[Opening Supplied text section]
We may never know the truth about the dark forces (or scientific facts) that lurk beyond the Bermuda Triangle, that strange airplane-eating zone of weirdness. But at least pop culture has given us some possible answers. Here are 10 occasions when pop culture ventured into the Bermuda Triangle.
The Bermuda Triangle — and all its plane-gobbling, ship-sinking mysteries — got a few shoutouts when Malaysian Airlines Flight 370 went missing earlier this year. That plane wasn’t anywhere near the fabled chunk of sea between Florida, Puerto Rico, and Bermuda, but its disappearance (especially in this era of constant high-tech surveillance) was spooky enough to conjure talk of time-space portals, aliens, and other Twilight Zone-ish explanations.
And the Triangle made headlines again just this week, when scientists exploring a massive Siberian sinkhole suggested it may have formed when methane ice melted into gas, causing the earth around it to collapse. A similar theory involving these so-called methane hydrates (bubbling from under the sea, shooting into the air, what have you) is often bandied about by Triangle enthusiasts.
[Closing Supplied text section]
Work required:
Answer these about the Bermuda Triangle text:
(a) Between which three places does the text place the Bermuda Triangle?
(b) Which missing flight brought the Triangle up again earlier this year?
(c) According to the scientists, how may the Siberian sinkhole have formed?
Answer from the text alone.
[Opening Record excerpts section]
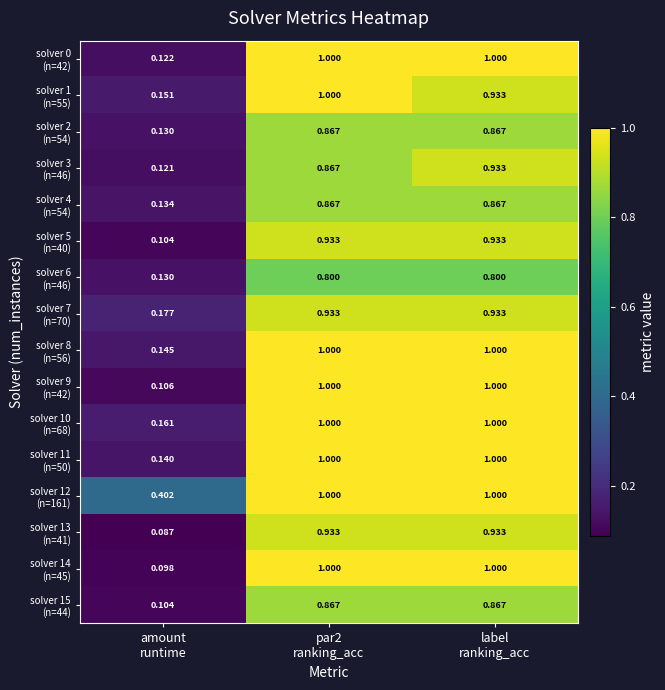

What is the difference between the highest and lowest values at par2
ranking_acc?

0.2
[Closing Record excerpts section]
[Opening Record excerpts section]
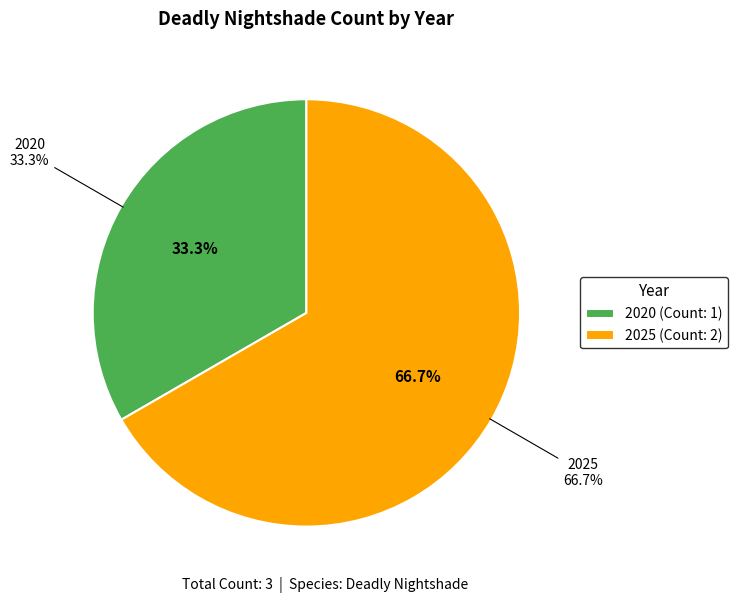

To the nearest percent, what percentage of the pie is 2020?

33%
[Closing Record excerpts section]
Solved problem:
(a) Florida, Puerto Rico, and Bermuda.
(b) Malaysian Airlines Flight 370.
(c) Methane ice may have melted into gas, making the earth around it collapse.